By Harshith Aranya
(Reuters) – Gold prices gained on Wednesday as bleak data from major economies reflected the fallout from the coronavirus crisis, while the initial euphoria over a potential COVID-19 vaccine fizzled and gave way to safe-haven demand.
Spot gold was up 0.2% to $1,747.19 per ounce, as of 0256 GMT. U.S. gold futures rose 0.4% to $1,753.30.
In testimony before the U.S. Senate Banking Committee, Federal Reserve Chair Jerome Powell said the Fed was looking at extending access to the credit facilities to additional borrowers, including states with smaller populations.

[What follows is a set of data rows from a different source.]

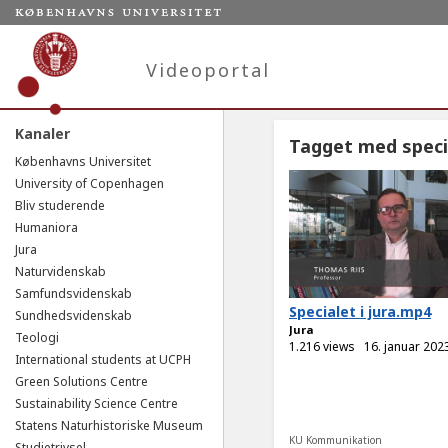
Videoportal
Kanaler
Tagget med speci
Københavns Universitet
University of Copenhagen
Bliv studerende
Humaniora
Jura
Naturvidenskab
Samfundsvidenskab
Specialet i jura.mp4
Sundhedsvidenskab
Jura
Teologi
1.216 views
16. januar 202
International students at UCPH
Green Solutions Centre
Sustainability Science Centre
Statens Naturhistoriske Museum
KU Kommunikation
Studietrivsel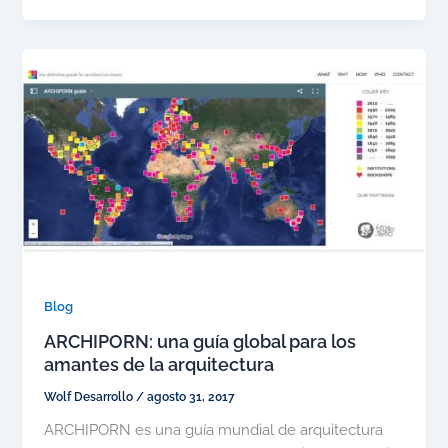
Blog
ARCHIPORN: una guía global para los
amantes de la arquitectura
Wolf Desarrollo
/
agosto 31, 2017
ARCHIPORN es una guía mundial de arquitectura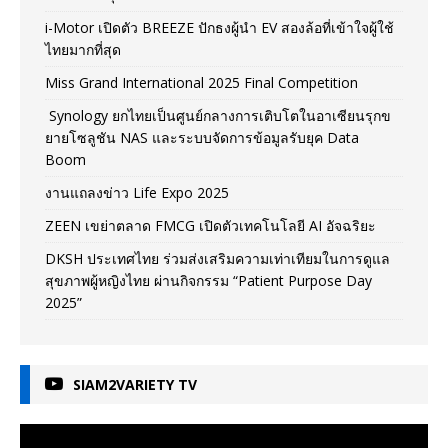
i-Motor เปิดตัว BREEZE ปักธงผู้นำ EV สองล้อที่เข้าใจผู้ใช้
ไทยมากที่สุด
Miss Grand International 2025 Final Competition
Synology ยกไทยเป็นศูนย์กลางการเติบโตในอาเซียนรุกข
ยายโซลูชัน NAS และระบบจัดการข้อมูลรับยุค Data
Boom
งานแถลงข่าว Life Expo 2025
ZEEN เขย่าตลาด FMCG เปิดตัวเทคโนโลยี AI อัจฉริยะ
DKSH ประเทศไทย ร่วมส่งเสริมความเท่าเทียมในการดูแล
สุขภาพผู้หญิงไทย ผ่านกิจกรรม “Patient Purpose Day
2025”
SIAM2VARIETY TV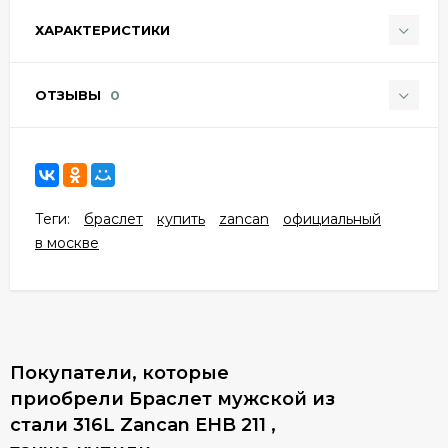
ХАРАКТЕРИСТИКИ
ОТЗЫВЫ
0
Теги:
браслет
купить
zancan
официальный
в москве
Покупатели, которые
приобрели Браслет мужской из
стали 316L Zancan EHB 211 ,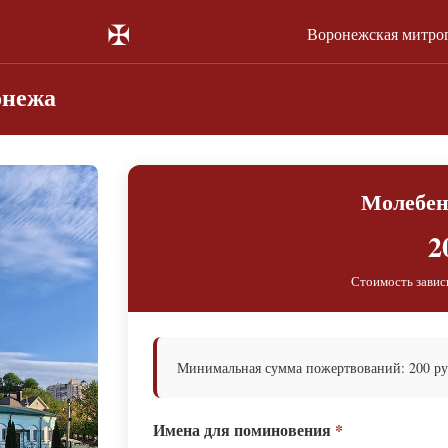
✠
Воронежская митро
онежа
Молебен
2
Стоимость завис
Минимальная сумма пожертвований: 200 ру
Имена для поминовения
*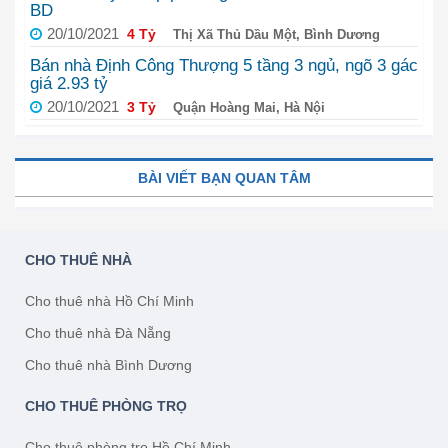
BD
20/10/2021
4 Tỷ
Thị Xã Thủ Dầu Một, Bình Dương
Bán nhà Định Công Thượng 5 tầng 3 ngủ, ngõ 3 gác
giá 2.93 tỷ
20/10/2021
3 Tỷ
Quận Hoàng Mai, Hà Nội
BÀI VIẾT BẠN QUAN TÂM
CHO THUÊ NHÀ
Cho thuê nhà Hồ Chí Minh
Cho thuê nhà Đà Nẵng
Cho thuê nhà Bình Dương
CHO THUÊ PHÒNG TRỌ
Cho thuê phòng trọ Hồ Chí Minh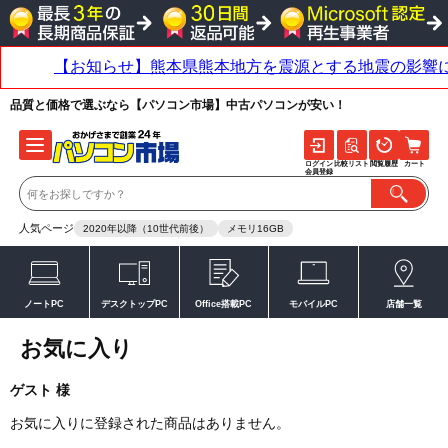
品質と価格で選ぶなら【パソコン市場】中古パソコンが安い！
ログイン
比較リスト
閲覧履歴
カート
会員登録
人気ページ
2020年以降（10世代前後）
メモリ16GB
ノートPC
デスクトップPC
Office搭載PC
モバイルPC
店舗一覧
お気に入り
ゲスト 様
お気に入りに登録された商品はありません。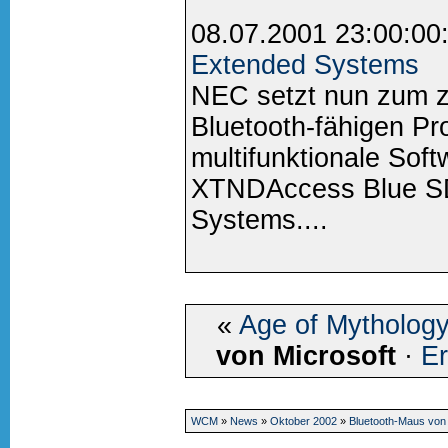
08.07.2001 23:00:00
Extended Systems
NEC setzt nun zum z
Bluetooth-fähigen Pr
multifunktionale Soft
XTNDAccess Blue S
Systems....
«
Age of Mytholog
von Microsoft
·
E
WCM
»
News
»
Oktober 2002
»
Bluetooth-Maus von 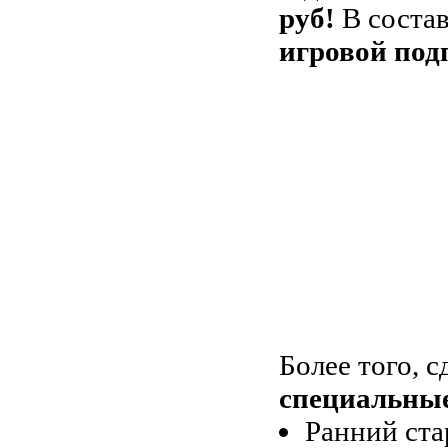
руб!
В состав
игровой под
Более того, 
специальные
Ранний ста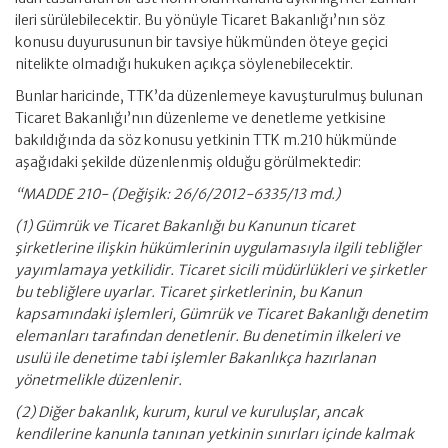
ileri sürülebilecektir. Bu yönüyle Ticaret Bakanlığı’nın söz
konusu duyurusunun bir tavsiye hükmünden öteye geçici
nitelikte olmadığı hukuken açıkça söylenebilecektir.
Bunlar haricinde, TTK’da düzenlemeye kavuşturulmuş bulunan
Ticaret Bakanlığı’nın düzenleme ve denetleme yetkisine
bakıldığında da söz konusu yetkinin TTK m.210 hükmünde
aşağıdaki şekilde düzenlenmiş olduğu görülmektedir:
“MADDE 210- (Değişik: 26/6/2012-6335/13 md.)
(1) Gümrük ve Ticaret Bakanlığı bu Kanunun ticaret
şirketlerine ilişkin hükümlerinin uygulamasıyla ilgili tebliğler
yayımlamaya yetkilidir. Ticaret sicili müdürlükleri ve şirketler
bu tebliğlere uyarlar. Ticaret şirketlerinin, bu Kanun
kapsamındaki işlemleri, Gümrük ve Ticaret Bakanlığı denetim
elemanları tarafından denetlenir. Bu denetimin ilkeleri ve
usulü ile denetime tabi işlemler Bakanlıkça hazırlanan
yönetmelikle düzenlenir.
(2) Diğer bakanlık, kurum, kurul ve kuruluşlar, ancak
kendilerine kanunla tanınan yetkinin sınırları içinde kalmak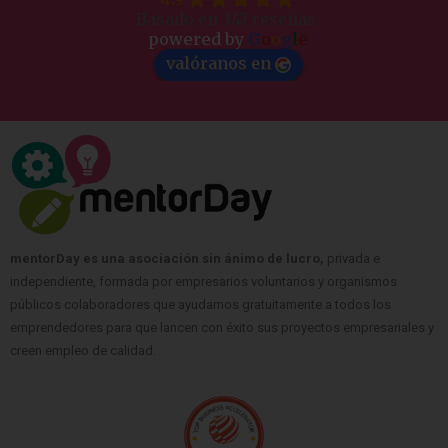
Basado en 347 reseñas.
powered by
G
o
o
g
l
e
valóranos en
mentorDay es una asociación sin ánimo de lucro,
privada e
independiente, formada por empresarios voluntarios y organismos
públicos colaboradores que ayudamos gratuitamente a todos los
emprendedores para que lancen con éxito sus proyectos empresariales y
creen empleo de calidad.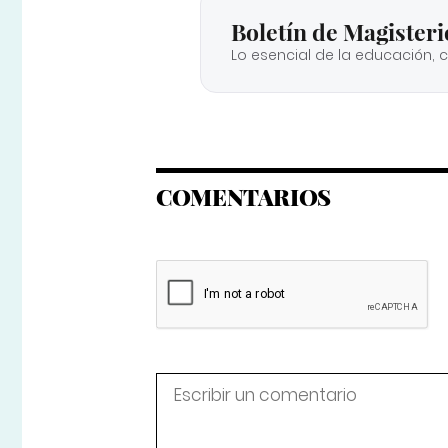
Boletín de Magisteri
Lo esencial de la educación, 
COMENTARIOS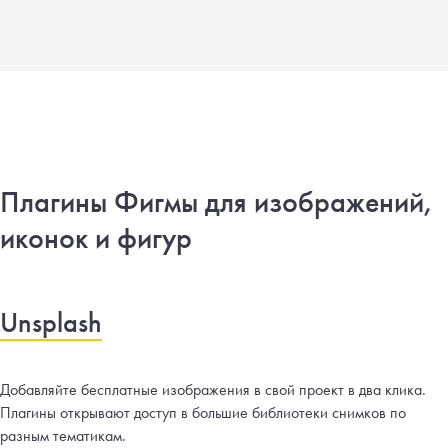
Плагины Фигмы для изображений,
иконок и фигур
Unsplash
Добавляйте бесплатные изображения в свой проект в два клика.
Плагины открывают доступ в большие библиотеки снимков по
разным тематикам.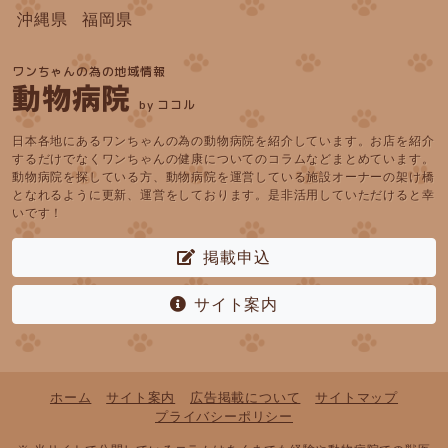
沖縄県
福岡県
ワンちゃんの為の地域情報
動物病院
by ココル
日本各地にあるワンちゃんの為の動物病院を紹介しています。お店を紹介
するだけでなくワンちゃんの健康についてのコラムなどまとめています。
動物病院を探している方、動物病院を運営している施設オーナーの架け橋
となれるように更新、運営をしております。是非活用していただけると幸
いです！
掲載申込
サイト案内
ホーム
サイト案内
広告掲載について
サイトマップ
プライバシーポリシー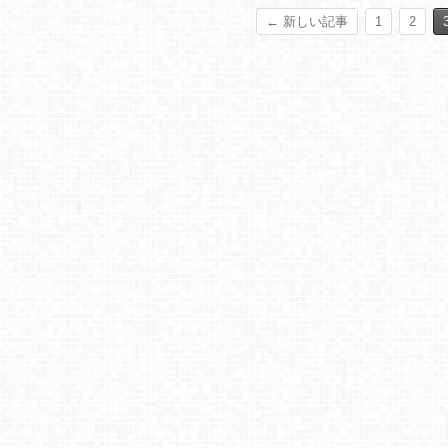
← 新しい記事
1
2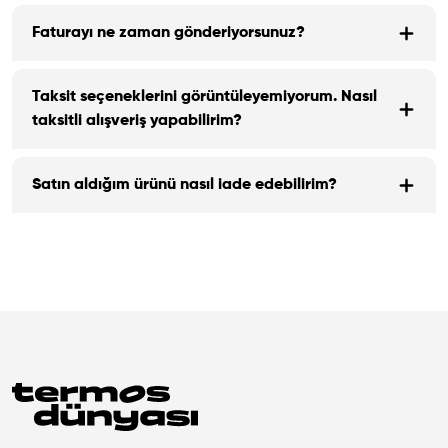
Faturayı ne zaman gönderiyorsunuz?
Taksit seçeneklerini görüntüleyemiyorum. Nasıl
taksitli alışveriş yapabilirim?
Satın aldığım ürünü nasıl iade edebilirim?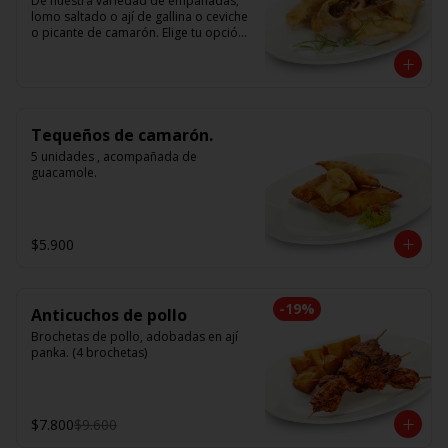
De nuestra variedad de empanadas; 
lomo saltado o ají de gallina o ceviche 
o picante de camarón. Elige tu opción 
favorita. (5 unidades iguales en cada 
porción)
Tequeños de camarón.
5 unidades , acompañada de 
guacamole.
$5.900
-
19
%
Anticuchos de pollo
Brochetas de pollo, adobadas en ají 
panka. (4 brochetas)
$7.800
$9.600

“What the Fed does in the next few months will be pretty important, and certainly Powell did indicate that the rates would remain near zero for foreseeable future,” ANZ analyst Daniel Hynes said.
Markets now await the Federal Open Market Committee’s April 28-29 policy meeting minutes due at 1800 GMT.
The U.S. central bank has kept interest rates near zero and poured in massive stimulus to support the virus-ravaged economy.
Lower interest rates generally reduce the opportunity cost of holding the non-yielding bullion.
U.S. homebuilding dropped by the most on record in April, lifting fears the pandemic would lead to the deepest economic contraction in the second quarter since the Great Depression.
The data added to a volley of dismal U.S. economic statistics this month – a loss of 20.5 million jobs and a collapse in retail sales and manufacturing production.
In Japan, business confidence collapsed in May, hitting decade lows as firms braced for a protracted period of economic weakness, the Reuters Tankan survey showed.
The optimism from early data for a vaccine faltered after a medical news website reported it was insufficient, causing U.S. equities to fall and putting Asian stocks under pressure.
Elsewhere, palladium fell 0.8% to $2,043.63 per ounce and silver eased 0.5% to $17.49, while platinum rose 0.2% to $834.05.